Data la genesi, l’antropologo forza un po’ la mano, forse sollecitato in questo senso, cercando di proporci una selezione che però non è in grado di restituirci le aspettative delle suggestioni iniziali. Quelle che vediamo sono e restano foto di cronaca, qua e là c’è il guizzo del fotografo, l’intuito dell’attimo fuggente alla Cartier-Bresson, il piacere dell’estetica, specie per le immagini di piazza del duomo, ma non quel complesso apparato legato al corpo, alla recitazione e al linguaggio né tantomeno una proposta di lettura della città attraverso il Pistoia Blues. C’è, invece, quello che non ci voleva essere, una mostra su circa 20 anni di Festival, con i suoi vari momenti, spazi e mutazioni. Fotografia documentaria dunque, cronaca, e non può essere altrimenti dato che le foto per quello erano state pensate e fatte.
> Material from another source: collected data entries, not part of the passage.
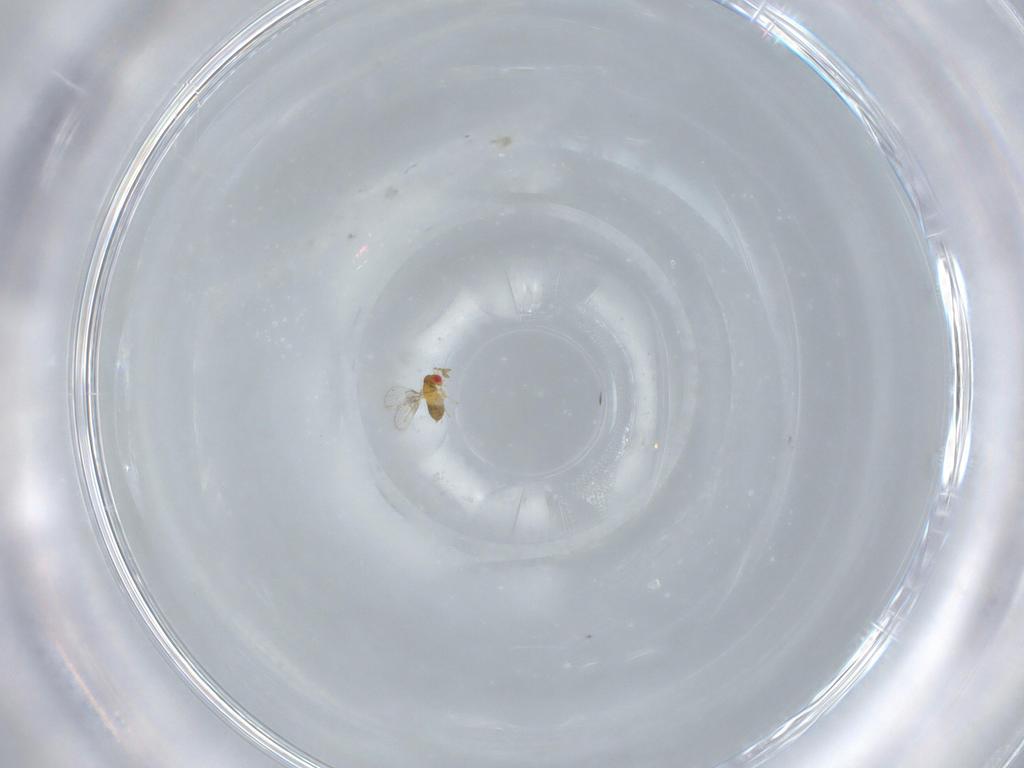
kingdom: Animalia
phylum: Arthropoda
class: Insecta
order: Hymenoptera
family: Trichogrammatidae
Alla fine al visitatore, specie se cittadino o comunque frequentatore assiduo del Festival, resta il piacere di aver rivissuto con la memoria dei momenti di questi anni, ma forse non avrebbe guastato provare ad avere più coraggio, prendere spunto da quest’idea per lanciare una vera e propria indagine sulla riga di quella che viene spiegata all’ingresso, in modo tale che il futuro o i futuri fotografi potessero cimentarsi, a partire dalle prossime settimane, con un’idea, un’indagine e una sfida che resta intrigante.